7. A tale proposito la Corte osserva che la
possibilità prospettata dal difensore di applicare al ricorrente la
misura della custodia in un luogo ove possa essere seguito e assistito
non appare in via di principio infondata, ma non può certo avere come
riferimento l’abitazione familiare, ove si è dimostrata attuale la
possibilità di commettere i reati oggetto del presente procedimento ed è
emersa la incapacità dei genitori di influire sulle spinte che
determinano il ricorrente ad agire contra legem. Pertanto, in assenza di
diversa indicazione da parte del ricorrente, i motivi concernenti le
esigenze cautelari devono considerarsi manifestamente infondati.

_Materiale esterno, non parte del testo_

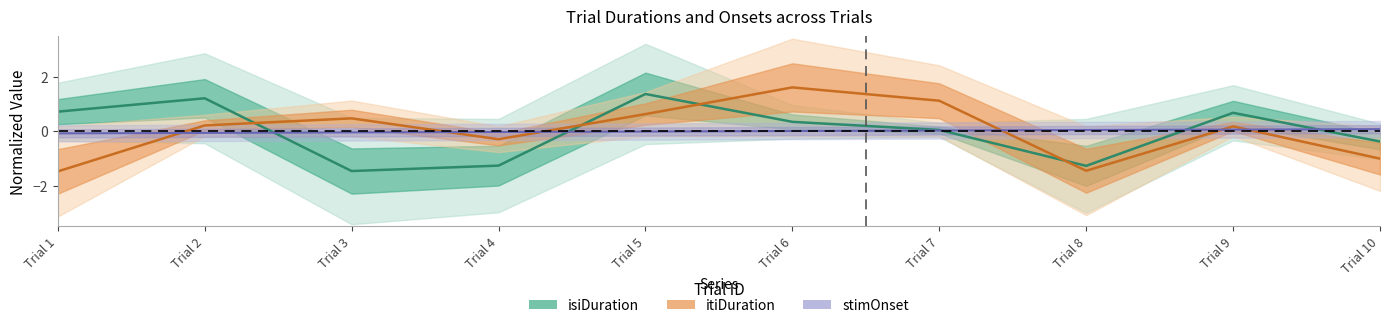

How many intersections are there between trialId and isiDuration?

5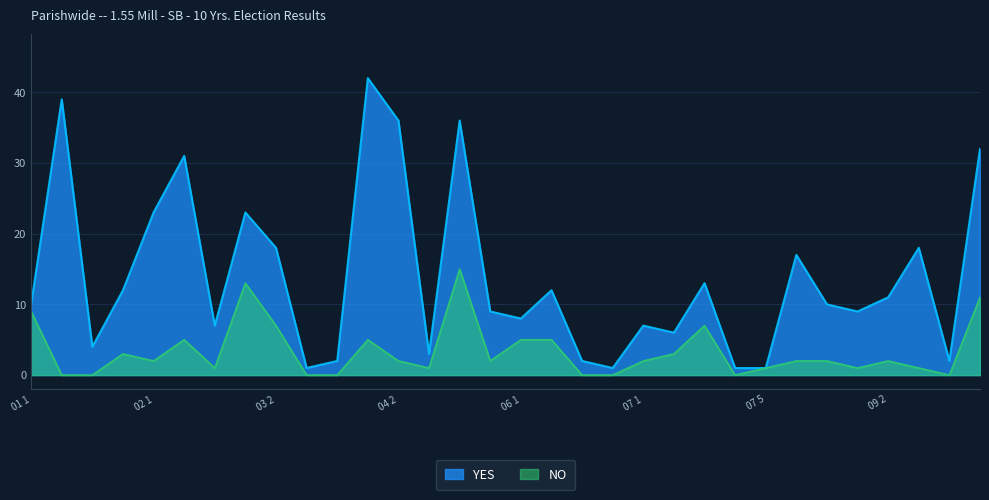

List the labels in order of YES value, largest first.

04 1, 01 2, 04 2, 05 1, Early Voting, 02 2, 02 1, 03 1, 03 2, 09 3, 08 1, 07 3, 01 4, 06 2, 09 2, 01 1, 08 2, 05 2, 09 1, 06 1, 02 5, 07 1, 07 2, 01 3, 04 4, 03 4, 06 3, 09 4, 03 3, 06 5, 07 4, 07 5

8. Sulla base delle considerazioni che precedono, il
ricorso deve essere respinto e il ricorrente condannato, ai sensi
dell’art. 616 c.p.p., al pagamento delle spese del presente grado di
giudizio.
P.Q.M.
Rigetta il ricorso e condanna il ricorrente
al pagamento delle spese processuali. La Corte dispone inoltre che copia
del presente provvedimento sia trasmessa al Direttore dell’Istituto
Penitenziario competente perché provveda a quanto stabilito dall’art.94,
comma 1-ter delle norme di attuazione al Codice di procedura penale.